Department of Mathematics to host lecture on experiences of African-American women and girls in education
The Virginia Tech Department of Mathematics on April 24 will host guest speaker Nicole M. Joseph, an assistant professor of mathematics and science education at Vanderbilt University’s Department of Teaching and Learning. Joseph’s talk will focus on the experiences of black women and girls in mathematics.
The lecture, “I Do (Not) Belong: Experiences of Black Women and Girls in Mathematics Education,” takes place at 6 p.m. Wednesday, April 24, at 340 Lavery Hall. Light refreshments will be served beforehand at 5:30 pm. The talk is sponsored by the Department of Mathematics, part of the Virginia Tech College of Science, and the Virginia Tech Moss Arts Center’s Women and Minority Artists and Scholars Lecture Series.
The event is free and open to the public.
In an overview of her lecture, Joseph wrote, “The experiences of black women and girls in mathematics is an understudied line of inquiry. We know very little about how they experience mathematics teaching and learning. The aim of this interactive talk is to problematize and interrogate the current circumstances surrounding black women and girls and mathematics that deny them access, power, participation, and opportunity to develop robust mathematics identities.”
Joseph is a 2014 National Academy of Education/Spencer Post-Doctoral Fellow and focuses her research on mathematics education and equity from an intersectional perspective. According to her biography provided by Vanderbilt, Joseph “primarily studies black women and girls, their identity development and their experiences in mathematics and mathematics education. She also studies the role of race, class, gender, and other socially constructed identities in mathematics identity development as well as the history of mathematics education of African Americans.”

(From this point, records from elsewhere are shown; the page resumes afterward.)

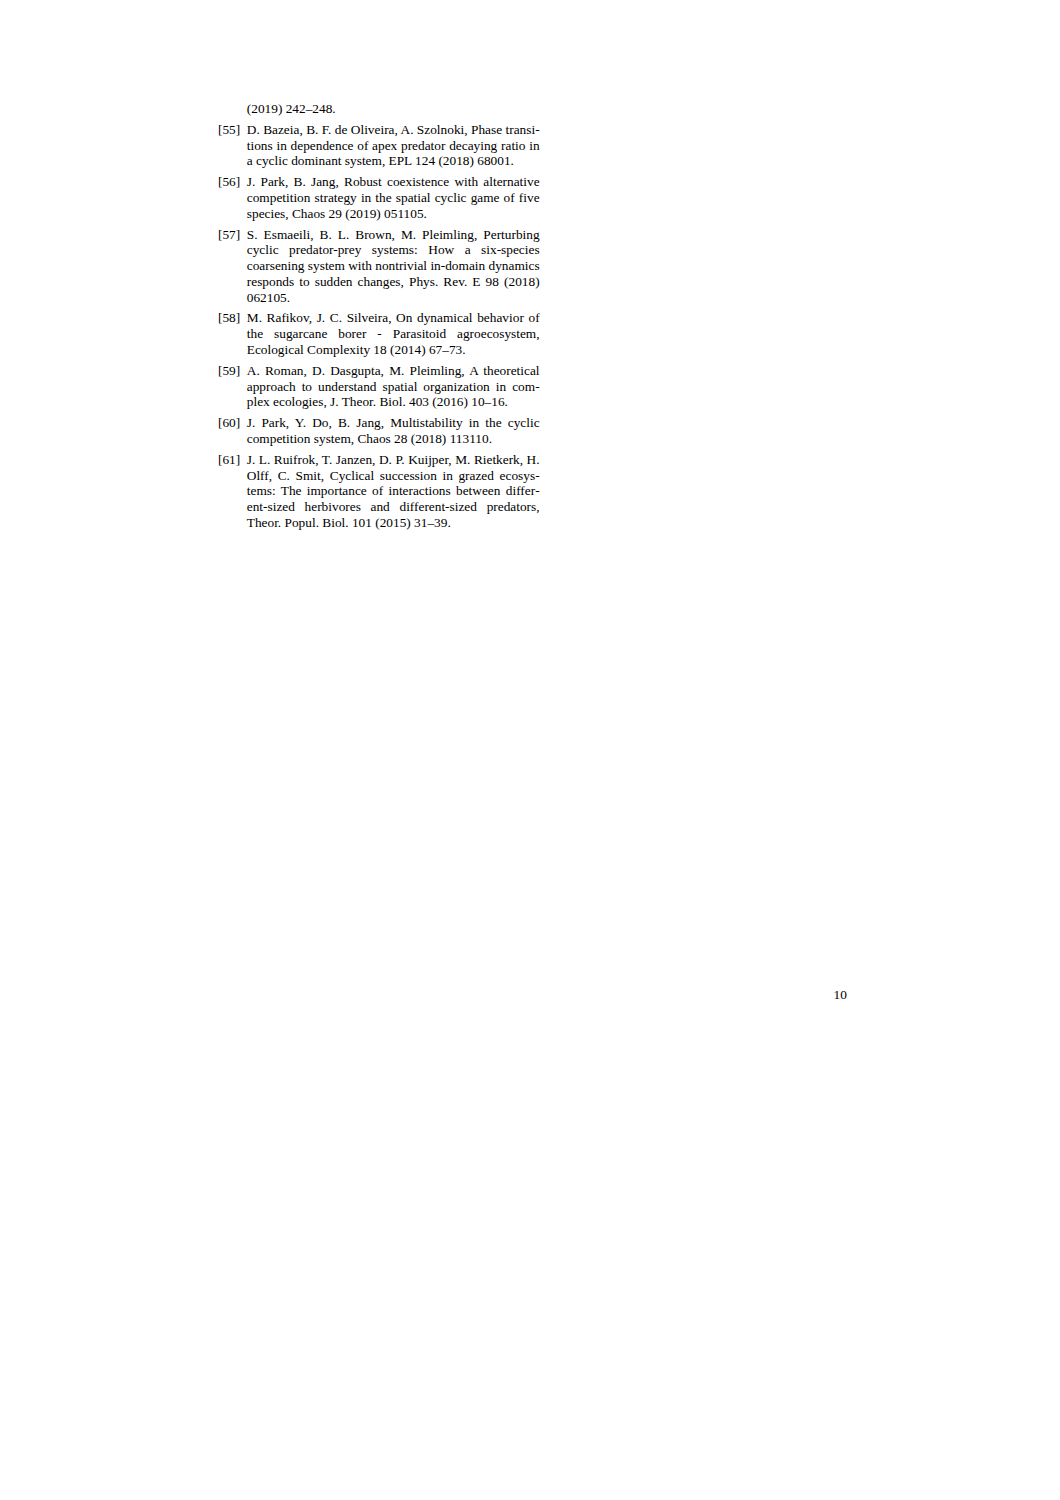(2019) 242–248.
[55]
D. Bazeia, B. F. de Oliveira, A. Szolnoki, Phase transitions in dependence of apex predator decaying ratio in a cyclic dominant system, EPL 124 (2018) 68001.
[56]
J. Park, B. Jang, Robust coexistence with alternative competition strategy in the spatial cyclic game of five species, Chaos 29 (2019) 051105.
[57]
S. Esmaeili, B. L. Brown, M. Pleimling, Perturbing cyclic predator-prey systems: How a six-species coarsening system with nontrivial in-domain dynamics responds to sudden changes, Phys. Rev. E 98 (2018) 062105.
[58]
M. Rafikov, J. C. Silveira, On dynamical behavior of the sugarcane borer - Parasitoid agroecosystem, Ecological Complexity 18 (2014) 67–73.
[59]
A. Roman, D. Dasgupta, M. Pleimling, A theoretical approach to understand spatial organization in complex ecologies, J. Theor. Biol. 403 (2016) 10–16.
[60]
J. Park, Y. Do, B. Jang, Multistability in the cyclic competition system, Chaos 28 (2018) 113110.
[61]
J. L. Ruifrok, T. Janzen, D. P. Kuijper, M. Rietkerk, H. Olff, C. Smit, Cyclical succession in grazed ecosystems: The importance of interactions between different-sized herbivores and different-sized predators, Theor. Popul. Biol. 101 (2015) 31–39.
10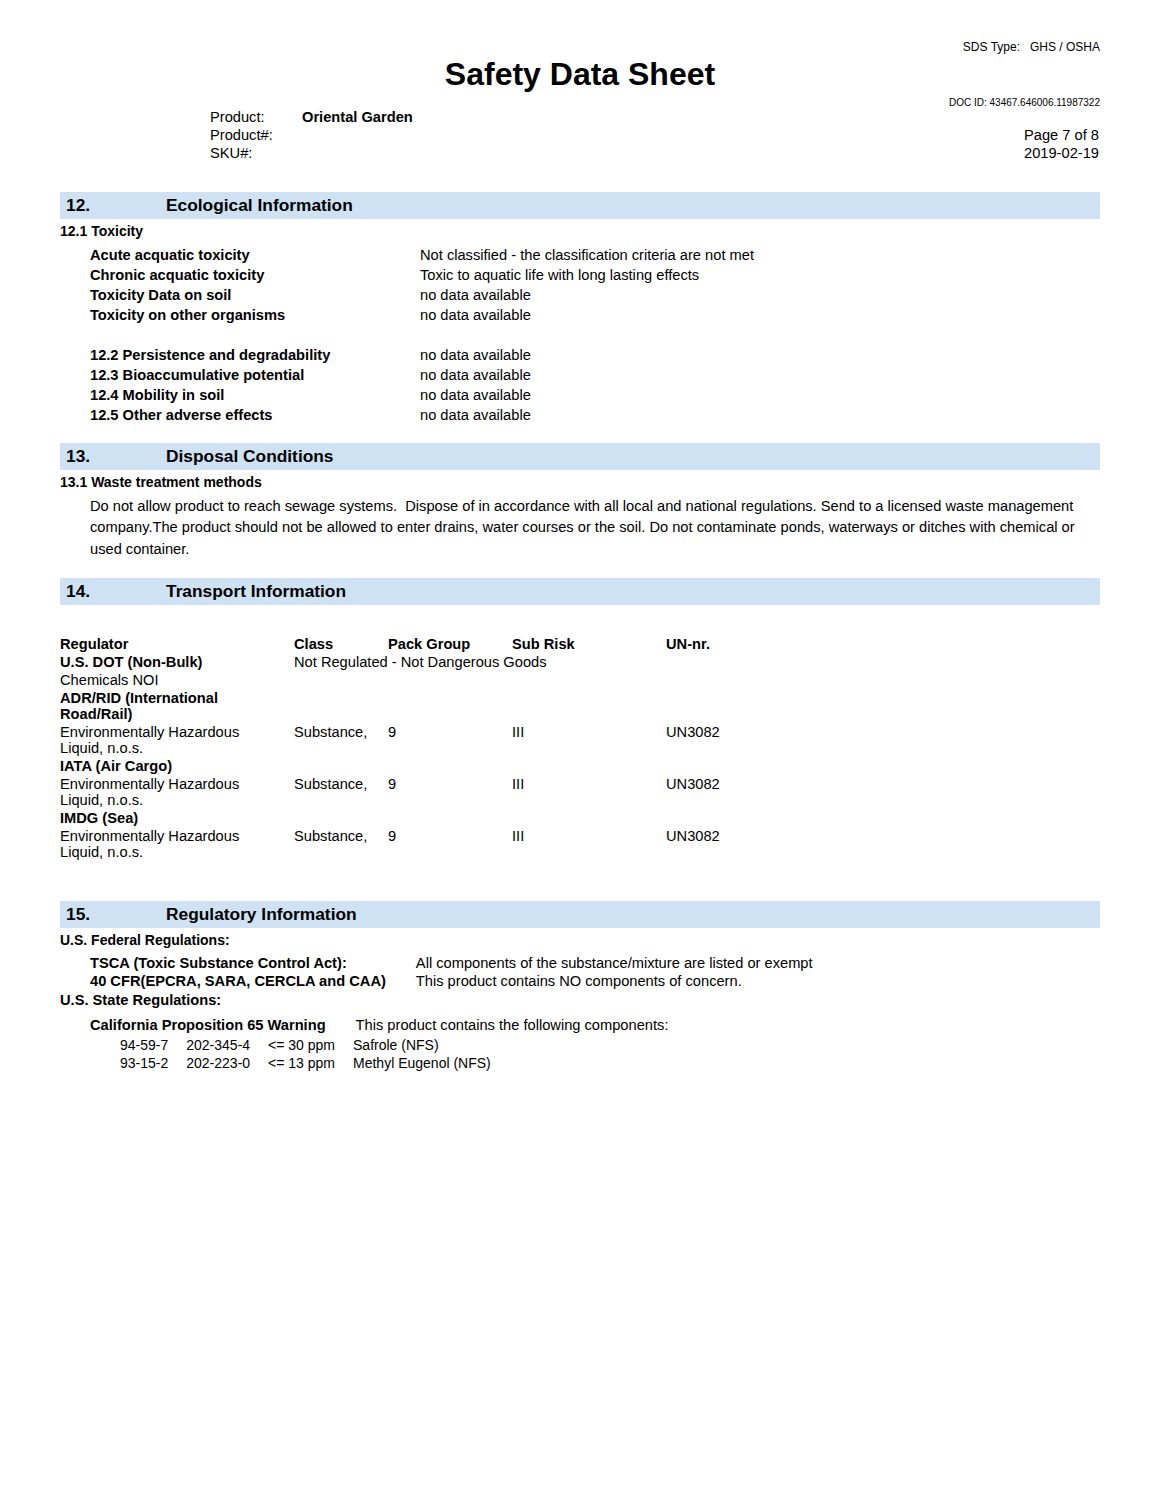SDS Type: GHS / OSHA
Safety Data Sheet
DOC ID: 43467.646006.11987322
| Product: | Oriental Garden | |
| Product#: | | Page 7 of 8 |
| SKU#: | | 2019-02-19 |
12. Ecological Information
12.1 Toxicity
| Acute acquatic toxicity | Not classified - the classification criteria are not met |
| Chronic acquatic toxicity | Toxic to aquatic life with long lasting effects |
| Toxicity Data on soil | no data available |
| Toxicity on other organisms | no data available |
| 12.2 Persistence and degradability | no data available |
| 12.3 Bioaccumulative potential | no data available |
| 12.4 Mobility in soil | no data available |
| 12.5 Other adverse effects | no data available |
13. Disposal Conditions
13.1 Waste treatment methods
Do not allow product to reach sewage systems. Dispose of in accordance with all local and national regulations. Send to a licensed waste management company.The product should not be allowed to enter drains, water courses or the soil. Do not contaminate ponds, waterways or ditches with chemical or used container.
14. Transport Information
| Regulator | Class | Pack Group | Sub Risk | UN-nr. |
| --- | --- | --- | --- | --- |
| U.S. DOT (Non-Bulk) | Not Regulated - Not Dangerous Goods | |
| Chemicals NOI | | | | |
| ADR/RID (International Road/Rail) | | | | |
| Environmentally Hazardous Liquid, n.o.s. | Substance, | 9 | III | UN3082 |
| IATA (Air Cargo) | | | | |
| Environmentally Hazardous Liquid, n.o.s. | Substance, | 9 | III | UN3082 |
| IMDG (Sea) | | | | |
| Environmentally Hazardous Liquid, n.o.s. | Substance, | 9 | III | UN3082 |
15. Regulatory Information
U.S. Federal Regulations:
| TSCA (Toxic Substance Control Act): | All components of the substance/mixture are listed or exempt |
| 40 CFR(EPCRA, SARA, CERCLA and CAA) | This product contains NO components of concern. |
U.S. State Regulations:
| California Proposition 65 Warning | This product contains the following components: |
| 94-59-7 | 202-345-4 | <= 30 ppm | Safrole (NFS) |
| 93-15-2 | 202-223-0 | <= 13 ppm | Methyl Eugenol (NFS) |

Julianne Chung and Estrella Johnson, both assistant professors, and Gretchen Matthews, a professor, all in mathematics, are organizing the event.

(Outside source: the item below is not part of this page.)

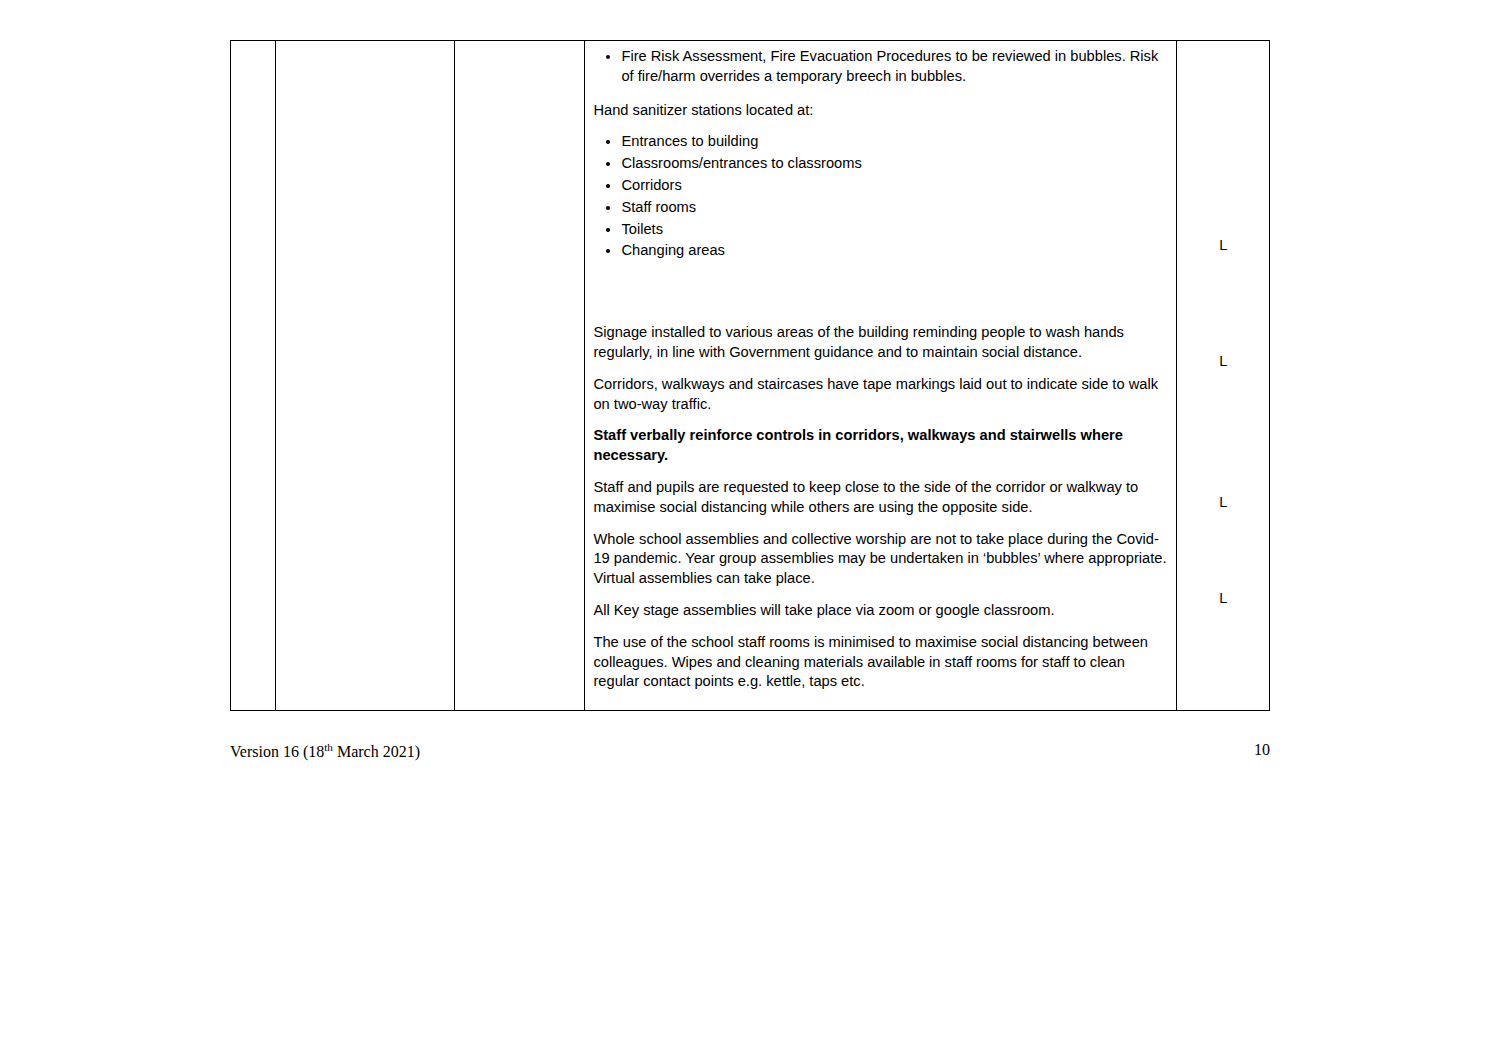| | | | Fire Risk Assessment, Fire Evacuation Procedures to be reviewed in bubbles. Risk of fire/harm overrides a temporary breech in bubbles. Hand sanitizer stations located at: Entrances to building Classrooms/entrances to classrooms Corridors Staff rooms Toilets Changing areas Signage installed to various areas of the building reminding people to wash hands regularly, in line with Government guidance and to maintain social distance. Corridors, walkways and staircases have tape markings laid out to indicate side to walk on two-way traffic. Staff verbally reinforce controls in corridors, walkways and stairwells where necessary. Staff and pupils are requested to keep close to the side of the corridor or walkway to maximise social distancing while others are using the opposite side. Whole school assemblies and collective worship are not to take place during the Covid-19 pandemic. Year group assemblies may be undertaken in ‘bubbles’ where appropriate. Virtual assemblies can take place. All Key stage assemblies will take place via zoom or google classroom. The use of the school staff rooms is minimised to maximise social distancing between colleagues. Wipes and cleaning materials available in staff rooms for staff to clean regular contact points e.g. kettle, taps etc. | L L L L |
Version 16 (18th March 2021)
10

“Not only does Dr. Joseph provide a powerful scholarly voice from the minority groups to which she belongs, she is an expert on intersectionality and its impact on learning,” Matthews said. “Hence, the university community stands to benefit from her visit in a number of ways. …She will be an inspiration, especially to those who might identify with her in some way. We see great potential impact for students, both undergraduate and graduate students, particularly those who see her as a role model.”